Dealing with complexity of LaTeX and CPAN is not something I really want to do, especially when I am meeting (paper submission) deadline.
However, I can see this being a real benefit to Windows and OSX users, who don't have a native package manager. If you're going to be in the unfortunate position of managing LaTeX packages manually, it would be great to have a low-friction way to do that and a minimal portable distribution to start with.
My one actual criticism is the name: it should be TinyLaTeX. TeX and LaTeX are two different things.
I looked at LaTeX, got the basic books, etc. and concluded that (A) Knuth's documentation in The TeXBook is relatively short, well written, and essentially totally free of bugs, and it is easy to write more macros and (B) the LaTeX documentation is much longer, less well written, for the internal logic much harder to understand, maybe with bugs if only from the length and complexity and being so big and complicated, and much more difficult for me to write more macros. So, I've just stayed with TeX and never used LaTeX except once when I downloaded a paper in LaTeX and wanted to format and read it.
Lesson: TeX itself, the design, documentation, functionality, and code are really quite good, and for some people LaTeX may be less good. Don't rush to give up on TeX.
TeX:
* Assembly language or C of typesetting. Gives you fine control * useful when you have various differrnt formats and don't want to learn a new latex template for everything.
LaTex:
* Java of typesetting * Amazing set of libraries and very useful if you work on relatively few well defined formats.
It's like an ancient secret order that is keeping the world safe from word-processors.
I have no idea of what they do, or how they do it, but I can't argue with the world-class results.
Sadly, I am not as proficient with it as I used to be, as it has way too much esoterica in getting the exact layouts you want.
This is excellent and has accelerated my long-term dream: an up-to-date TeX distribution that can live in my home directory in an lz4 (hc) squashfs archive (72M) and be mounted on an as-needed basis.
UPDATE: As I had hoped, TinyTeX works in an lz4 squashfs. On my system it's actually a tiny bit faster under squashfs than from my ext4 home partition.
The TeX Live packages are by far the largest on my system. Last time I looked there were loads of very small and moderately compressible files that caused space usage to be exaggerated.
The only time the non-user TeX directories need to be writeable is to update or install new packages, so it doesn't matter if it it's read only most of the time.
I only back up the ShareLatex projects in my Dropbox if for whatever reason I need offline access later. Has worked well so far.
It takes ~5 minutes on travis when I only install what I need.
https://github.com/MaxNoe/texlive-batch-installation/blob/ma...
> COPYRIGHT HOLDER: Yihui Xie and RStudio, Inc.
what license is this? Is this software proprietary?
https://github.com/ProdriveTechnologies/bazel-latex
These are rules for building LaTeX documents using the Bazel build system. What's pretty nifty is that these download (parts of) TeXLive automatically, meaning that you don't even need to install TeXLive in your home directory. Instead, it's part of your project, meaning that everyone working on it will use exactly the same version of TeXLive.

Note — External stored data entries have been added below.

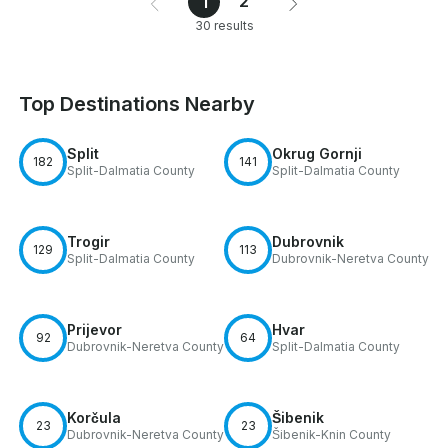
2
1
30 results
Top Destinations Nearby
Split
Okrug Gornji
182
141
Split-Dalmatia County
Split-Dalmatia County
Trogir
Dubrovnik
129
113
Split-Dalmatia County
Dubrovnik-Neretva County
Prijevor
Hvar
92
64
Dubrovnik-Neretva County
Split-Dalmatia County
Korčula
Šibenik
23
23
Dubrovnik-Neretva County
Šibenik-Knin County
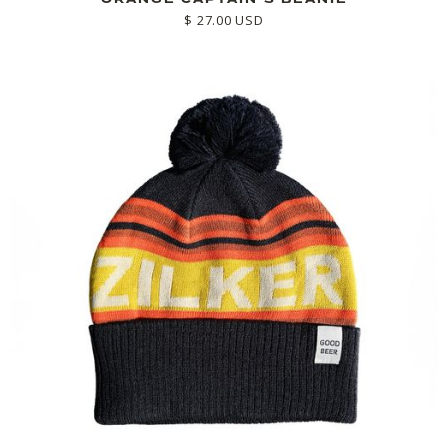
$ 27.00 USD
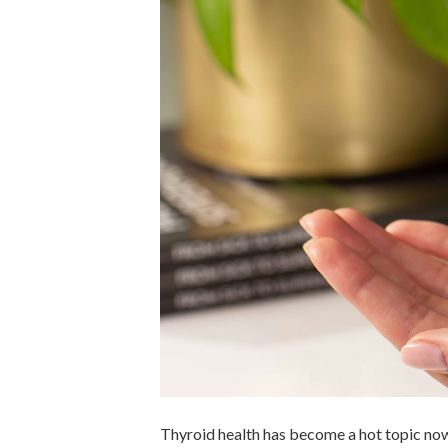
Thyroid health has become a hot topic now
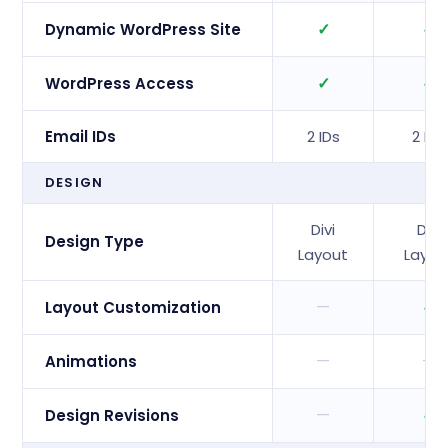
✓
✓
Dynamic WordPress Site
✓
✓
WordPress Access
Email IDs
2 IDs
2 IDs
DESIGN
Divi
Divi
Design Type
Layout
Layou
—
✓
Layout Customization
—
—
Animations
—
✓
Design Revisions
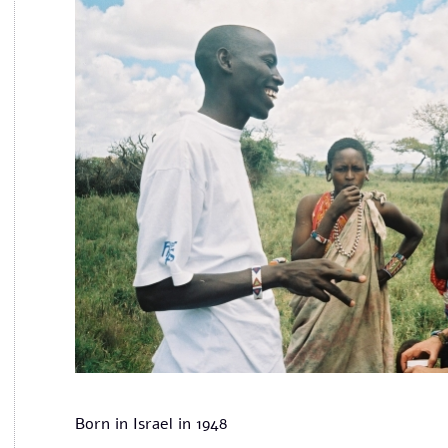
Born in Israel in 1948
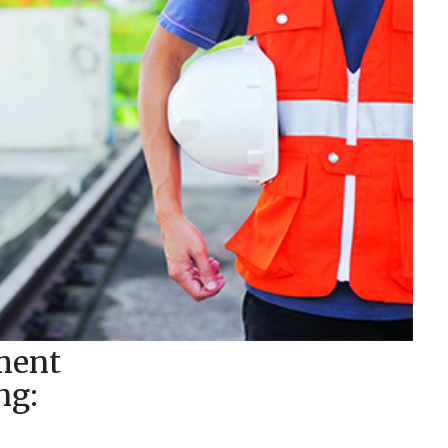
ment
ng:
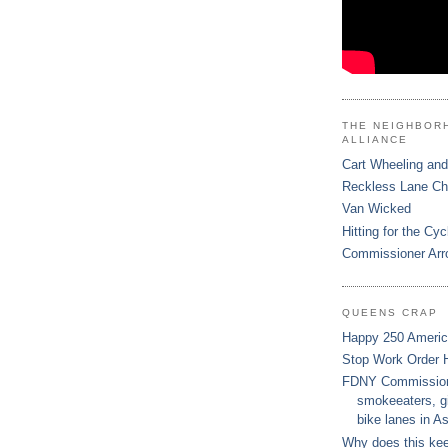
THE NEIGHBOR
ALLIANCE
Cart Wheeling and
Reckless Lane C
Van Wicked
Hitting for the Cyc
Commissioner Arr
QUEENS CRAP
Happy 250 Ameri
Stop Work Order 
FDNY Commissione
smokeeaters, gi
bike lanes in As
Why does this ke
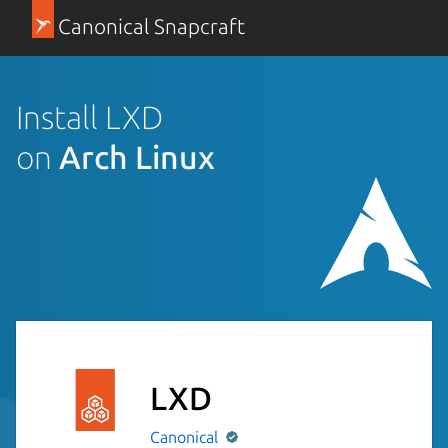
Canonical Snapcraft
Install LXD
on
Arch Linux
LXD
Canonical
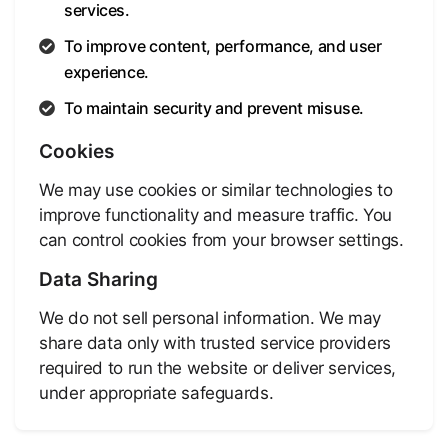
services.
To improve content, performance, and user
experience.
To maintain security and prevent misuse.
Cookies
We may use cookies or similar technologies to
improve functionality and measure traffic. You
can control cookies from your browser settings.
Data Sharing
We do not sell personal information. We may
share data only with trusted service providers
required to run the website or deliver services,
under appropriate safeguards.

LuaTeX is the successor of pdfTeX. Much improved. And it can use your local .ttf/.otf/... font files out of the box.
The install is very minimalistic and should not require more than downloading a binary and maybe a config file.
http://minimals.contextgarden.net/current/bin/luatex/linux-6...
It is somewhat annoying that it will create so many temp files. I guess. I've gotten over it pretty heavily. (I actually regret not looking at the log file more often. I feel I should know how to read most of that.)
One can install it very simple via
$ brew cask install basictex
And it doesn't take ages to download and install like other TeX-Distributions.